*** Provided passage ***
That won't make the collapse of public education or the social safety net, or the slow crumbling of public infrastructure any less damaging to a functioning economy and society, but at least voters will get a choice of what sort of future they want for Kansas-- a much wealthier 1% at the expense of the government services that have been developed over many decades, or to maintain the relatively minimal government services that the Schadenfreude brigades want to eliminate.

jhawkinsf 5 years, 11 months ago

If it's honesty you want, perhaps you should give honesty, rather than wild exaggerations.

just_another_bozo_on_this_bus 5 years, 11 months ago

I am being honest. You're just incapable of recognizing it as you struggle furiously to stake your claim to some mythical middle ground.

jhawkinsf 5 years, 11 months ago

Really? "The collapse of public education or the social safety net" is honest? "Schadenfreude brigades" is honest? It's wild exaggeration, which is perfectly fine. But to then call for honesty in return for exaggeration is hypocritical.

jafs 5 years, 11 months ago

There are certainly those on the right that would eliminate huge parts of our government, both federal and state, and want government to be "small enough to drown in a bathtub".

That would in fact result in the collapse of those systems, as bozo suggests.

jhawkinsf 5 years, 11 months ago

I could find one guy on the left and one guy on the right with views so extreme that the comments of Bozo might become real. But that's not what we're talking about here, is it? We're talking about policies that will likely be enacted and what will be the likely consequences. The hyperbole of bozo's comment while calling for honesty are not compatible.
*** End of Provided passage ***
*** Supplied entries ***
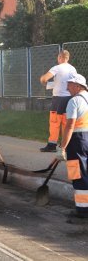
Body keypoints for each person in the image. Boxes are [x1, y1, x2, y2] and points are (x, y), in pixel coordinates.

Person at [56, 73, 88, 219]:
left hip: (77, 141)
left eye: (69, 84)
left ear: (77, 86)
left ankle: (82, 209)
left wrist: (62, 147)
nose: (67, 87)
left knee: (78, 174)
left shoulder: (74, 101)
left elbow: (69, 126)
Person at [40, 50, 77, 152]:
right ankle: (66, 145)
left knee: (54, 122)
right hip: (70, 98)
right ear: (68, 58)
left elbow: (45, 79)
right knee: (66, 122)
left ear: (60, 57)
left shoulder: (57, 68)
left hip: (58, 99)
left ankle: (52, 145)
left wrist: (43, 79)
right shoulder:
*** End of Supplied entries ***
Study questions:
A. Answer these about the comment thread, one answer a line:
(i) Which two phrases does jhawkinsf quote from the opening comment as examples of exaggeration?
(ii) What does jafs say some on the right want government to be?
(iii) What word does jhawkinsf use for calling for honesty in return for exaggeration?
B. Please write out the part of the comment thread that begins at the words "There are certainly" and stops after "as bozo suggests.".

Answers to the tasks:
A.
(i) "The collapse of public education or the social safety net" and "Schadenfreude brigades"
(ii) "small enough to drown in a bathtub"
(iii) Hypocritical

B.
There are certainly those on the right that would eliminate huge parts of our government, both federal and state, and want government to be "small enough to drown in a bathtub".

That would in fact result in the collapse of those systems, as bozo suggests.